To have a telepath access your thoughts almost tickles, if there's such a thing as a non-corporeal tickle. Xavier was at once gentler and more powerful. I don't know exactly how long it took. Several minutes. I could hear the news report starting to repeat for the twentieth time in the background. The media made hay with incidents like this. Some idiot analyst was spinning out theories on who the 'terrorists' might have been. Two men fighting to get out of cages and we'd suddenly become a team of "at least" a dozen terrorists. Probably just as well. If they realized two guys had done that much damage between them, it wouldn't be possible to keep 'mutant' out of the conversation. It had probably been to our advantage that Summers had been using a gun.

Finally the professor withdrew, shook his head. "Aside from the evidence of the jacket, and the news reports, I would not even be certain that the FBI was involved. In any case, and until we can learn how the government will react to this, I want you and Scott to remain in the lower levels. They can be sealed, and are not easily detectable from the outside."

"You think they might come looking for us?"

"I do not know, Logan. It will depend on how the directors of the FBI choose to spin this one, but there was too much destruction done for it to be ignored." He indicated the newscast running behind him. It was the same thing that I'd thought myself.

"They know who they had ­ who you are and, unfortunately, where you live. They will have to weigh the relative danger of what arresting you might expose, versus what they can feasiblely cover up. In fact, I have taken the precaution of asking Hank to take pictures of the damage done to Scott, should that evidence be required. Your clothing was also retained in evidence bags, though they probably would not admit it as such, given who collected it. We would have a difficult time pressing our case: photos and medical evidence can be faked. Even the jacket is not damning." He gestured to it, still on the table. "But I doubt that they will follow that track. They know that I have access to excellent legal counsel. And even if they won their case in the court, we could do severe damage with publicity. Despite the current fervor against our kind, this is a cynical country when it comes to the government. I do not think it would go over well, that the FBI had been holding prisoner and torturing mutants, especially mutants who had been on their side." A strange look passed over his face. "Were it not for our larger goal and the danger to you and Scott should we lose, I might take great pleasure in dragging this through the courts. Xavier versus the Federal Bureau of Investigations. A David and Goliath story." A breath of pause. "They killed Jean."

Even Xavier had a breaking point. Funny, how one auburn-haired woman had been that point for three men.

Before anything more could be said, however, the phone on a side table rang Interoffice. The lab: I could tell from the blinking light. Ororo hit the speaker switch. "Yes, Hank?"

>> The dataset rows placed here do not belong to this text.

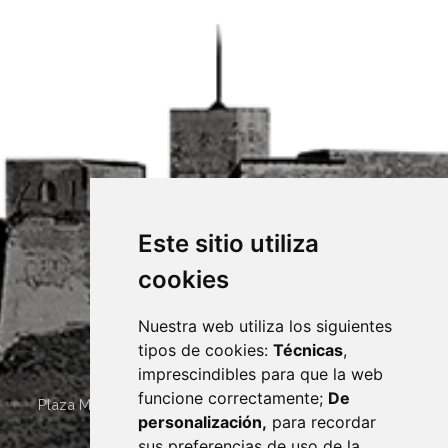
Este sitio utiliza
cookies
Nuestra web utiliza los siguientes
tipos de cookies:
Técnicas
,
imprescindibles para que la web
funcione correctamente;
De
Plaza Mayor 4
22400
MONZÓN
- ARAGÓN
(ESPAÑA)
personalización,
para recordar
· (34) 974 400 700 ·
sus preferencias de uso de la
sac@monzon.es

"Please tell Logan that Scott is waking up. And as he previously suggested, I believe it would be advantageous, were he present."

That odd jigsaw puzzle of emotion reassembled itself on the professor's features: relief, anxiety, grief, guilt. "We shall be right there."

"No, Charles. Logan said that he wanted to do this alone. And under the circumstances, I think that his instincts are correct. We should absent ourselves until Scott is ready to see us."

I didn't see what expression took the professor's face at that. In fact, I heard the last of it half-way down the hall to the lab.